[Crash-utility] Re: [PATCH] Fix the "ps -m" command shows wrong duration of RU task

Ke Yin Mon, 09 Jun 2025 02:16:51 -0700

Hi Lianbo,

It is waiting on me, I am planning to follow Kazu's idea to add a new
option, for example, runq -q.


On Mon, Jun 9, 2025 at 5:09 PM lijiang <liji...@redhat.com> wrote:

> On Mon, May 26, 2025 at 5:04 PM <devel-requ...@lists.crash-utility.osci.io>
> wrote:
>
>> Date: Fri, 23 May 2025 05:23:40 +0000
>> From: HAGIO KAZUHITO(萩尾 一仁) <k-hagio...@nec.com>
>> Subject: [Crash-utility] Re: [PATCH] Fix the "ps -m" command shows
>>         wrong duration of RU task
>> To: Tao Liu <l...@redhat.com>, Ke Yin <k...@redhat.com>
>> Cc: "devel@lists.crash-utility.osci.io"
>>         <devel@lists.crash-utility.osci.io>
>> Message-ID: <23c74e07-d439-422a-bbea-8b2bf49b3...@nec.com>
>> Content-Type: text/plain; charset="utf-8"
>>
>> Hi,
>>
>> On 2025/05/15 8:43, Tao Liu wrote:
>> > Hi Ke Yin,
>> >
>> > On Wed, May 14, 2025 at 8:58 PM Ke Yin <k...@redhat.com> wrote:
>> >>
>> >> Hi Tao Liu & Kazu,
>> >>
>> >> Thanks for replying and sharing your thoughts.
>> >>
>> >> After a quick review of crash tool code, I found:
>> >>
>> >> runq -m will call dump_on_rq_milliseconds() to print the amount
>> >> of time that the active task on each cpu has been running,
>> >> but only for the current running task.
>> >>
>> >> runq -d will call dump_on_rq_tasks() to print all tasks in the run
>> queue
>> >> and the task running on cpu without calling translate_nanoseconds().
>> >>
>> >> My preliminary idea is to combine these two functions and add a new
>> >> parameter, for example -q, to print the tasks on each cpu that has
>> >> been waiting in the run queue only. And as well as update doc of runq.
>> >>
>> >> In short:
>> >> runq -q will call new_function which is the modified function based on
>> dump_on_rq_tasks() (skip current + translate_nanoseconds).
>> >>
>> >> What do you think?

▸ **CHALLENGES**:
A: According to the mailing-list thread, which function does runq -m call?
B: Reproduce the dataset entries line for line, leaving out the pictures.
The mailing-list thread above bears no relation to the dataset entries.

[Dataset entries]
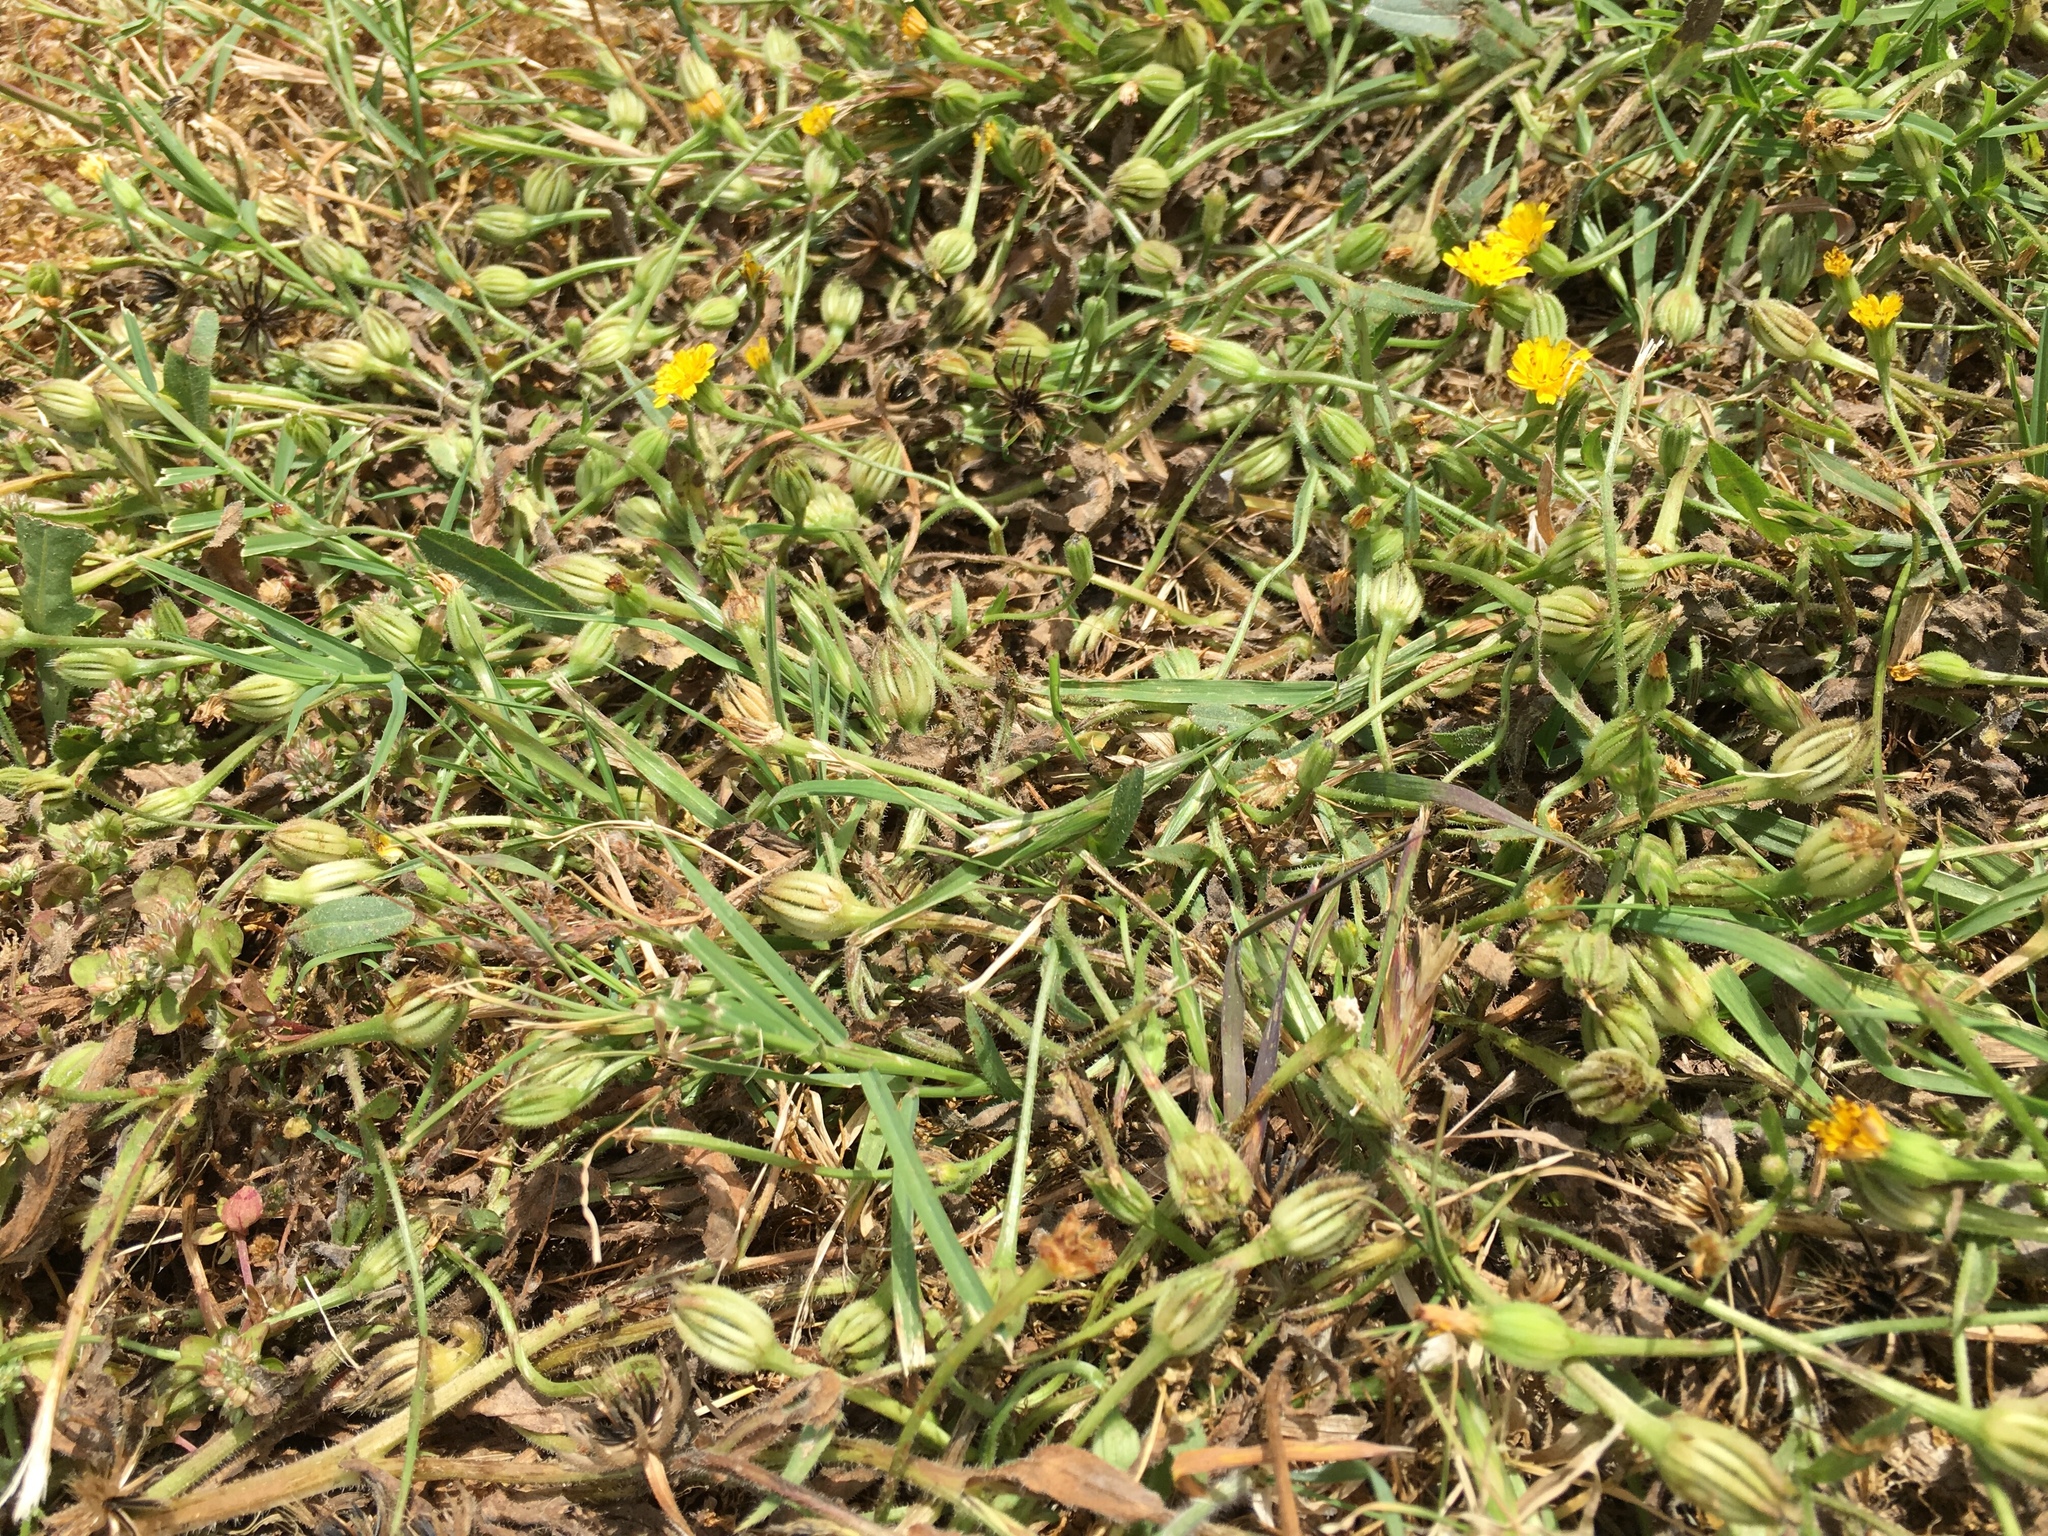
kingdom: Plantae
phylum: Tracheophyta
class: Magnoliopsida
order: Asterales
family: Asteraceae
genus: Hedypnois
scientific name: Hedypnois rhagadioloides
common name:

▸ **RESULTS IN ORDER**:
A: dump_on_rq_milliseconds()

B:
kingdom: Plantae
phylum: Tracheophyta
class: Magnoliopsida
order: Asterales
family: Asteraceae
genus: Hedypnois
scientific name: Hedypnois rhagadioloides
common name:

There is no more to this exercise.